*** Input data Section Begins ***
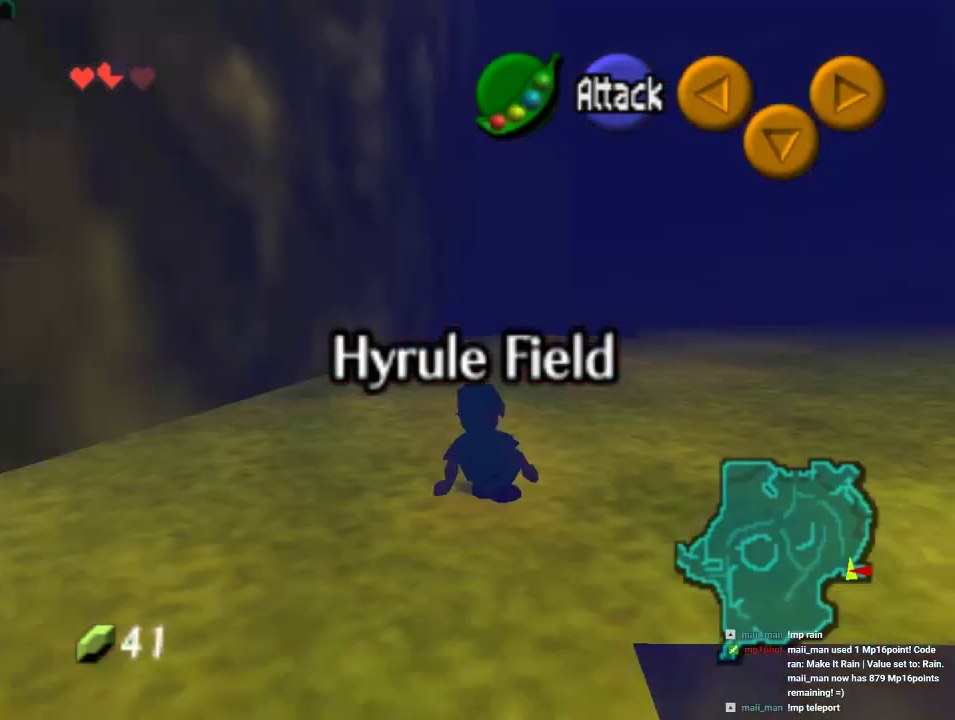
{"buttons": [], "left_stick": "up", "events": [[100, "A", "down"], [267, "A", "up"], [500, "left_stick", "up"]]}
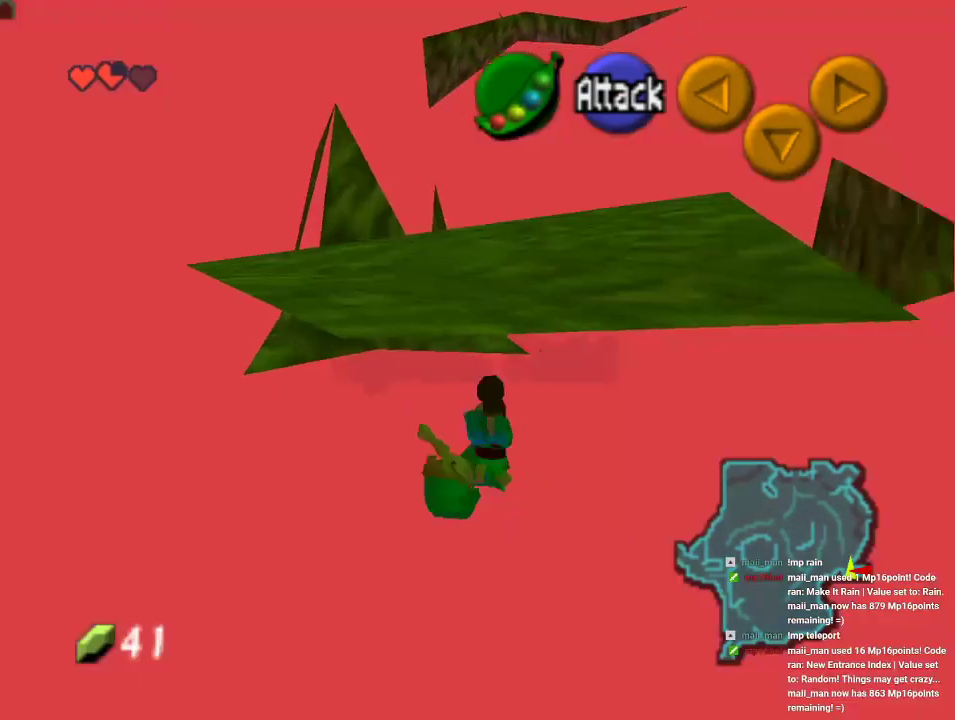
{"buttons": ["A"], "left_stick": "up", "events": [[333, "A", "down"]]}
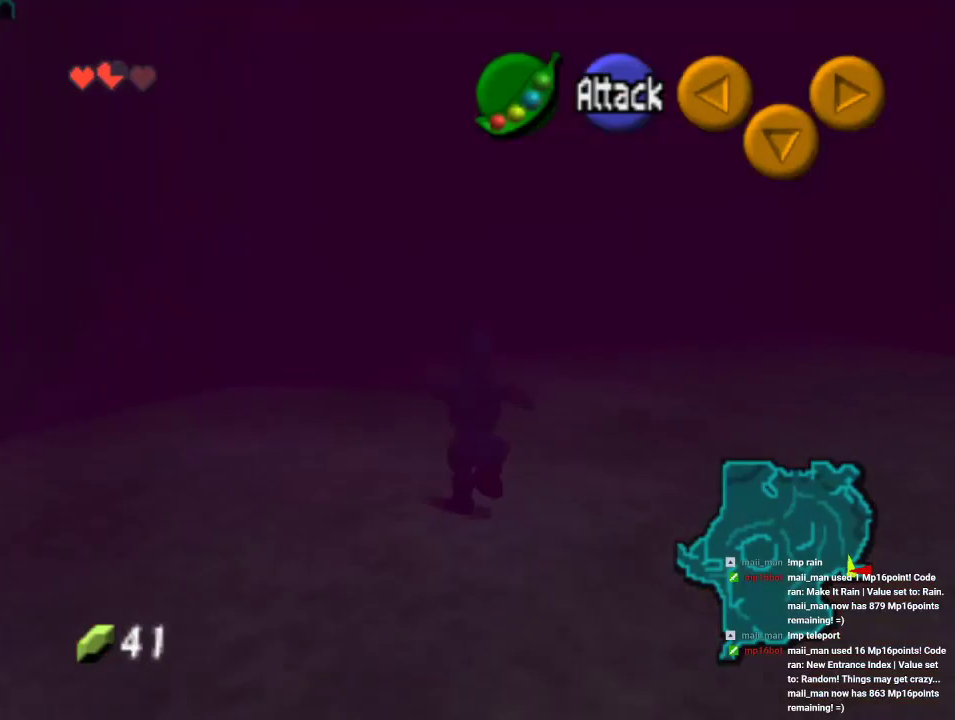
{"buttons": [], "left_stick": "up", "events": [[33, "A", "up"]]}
*** Input data Section Ends ***
What the exercise asks — The entire listing above, minus its pictures, should be copied out exactly.

Answer section —
{"buttons": [], "left_stick": "up", "events": [[100, "A", "down"], [267, "A", "up"], [500, "left_stick", "up"]]}
{"buttons": ["A"], "left_stick": "up", "events": [[333, "A", "down"]]}
{"buttons": [], "left_stick": "up", "events": [[33, "A", "up"]]}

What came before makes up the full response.